Goleby and Zhou say this client relationship, as well as relationships with Woolworths, Canstar and Deloitte, came about from them being genuine and direct — a trait that the co-founders say more startups should adopt.
“We approached them [CBS] directly — if we had this problem as an agency [at Orange Digital] we thought this must be a problem for other people,” Zhou says.
Goleby says being genuine about the services your startup offers and establishing meaningful conversations will get you further than a flashy slide deck and well-polished pitch.
“We aren’t trying to pretend to be a massive operation — genuineness seems to go a lot further than highly polished communications,” Goleby says, adding that startups should “start a conversation rather than trying to seal the deal” by “keeping it light, and keeping it short”.
“Our approach so far has been to be genuine with our direct approach — we are not pretend to be doing stuff that we aren’t, and we are up front with what value we think we can offer,” Zhou adds.
While Zhou says approaching big-name companies with your product can be daunting, he says “something that shouldn’t be overlooked is that a lot of these companies want to help local startups”.
“Clients like Woolies were really excited to support local Australian startups,” he says.
“People would be surprised just how willing some of these bigger companies would be to support Australian startups.”

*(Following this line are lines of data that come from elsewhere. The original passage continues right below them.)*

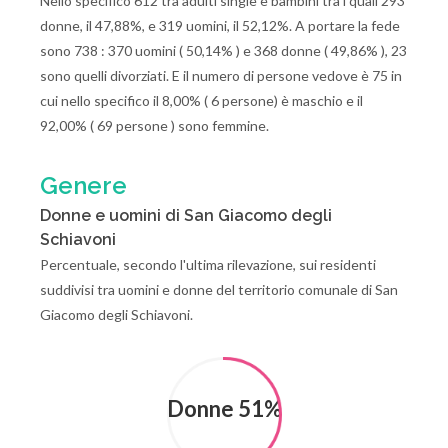
Nello specifico 612 tra adulti single e bambini tra i quali 293
donne, il 47,88%, e 319 uomini, il 52,12%. A portare la fede
sono 738 : 370 uomini ( 50,14% ) e 368 donne ( 49,86% ), 23
sono quelli divorziati. E il numero di persone vedove è 75 in
cui nello specifico il 8,00% ( 6 persone) è maschio e il
92,00% ( 69 persone ) sono femmine.
Genere
Donne e uomini di San Giacomo degli
Schiavoni
Percentuale, secondo l'ultima rilevazione, sui residenti
suddivisi tra uomini e donne del territorio comunale di San
Giacomo degli Schiavoni.
Donne 51%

Making revenue “from day one”
This instant revenue-flow, coupled with the founders ability to leverage the skills and databases from their established digital marketing agency, meant they didn’t need to secure any external funding for the startup — a model they hope to continue in the future.
“We are going to try and bootstrap as much as possible for as long as possible,” says Zhou, who adds that the company may consider taking external funding when it ventures overseas.
For Zhou and Goleby, having a bootstrapped startup means equity is kept in the startup family.
“We’d prefer to keep equity between us and the team that are on the project — that’s our number one priority,” Goleby says.
“We want to build a place where our time can thrive and be rewarded for their efforts. Having no external funding means having more equity to give to the team.”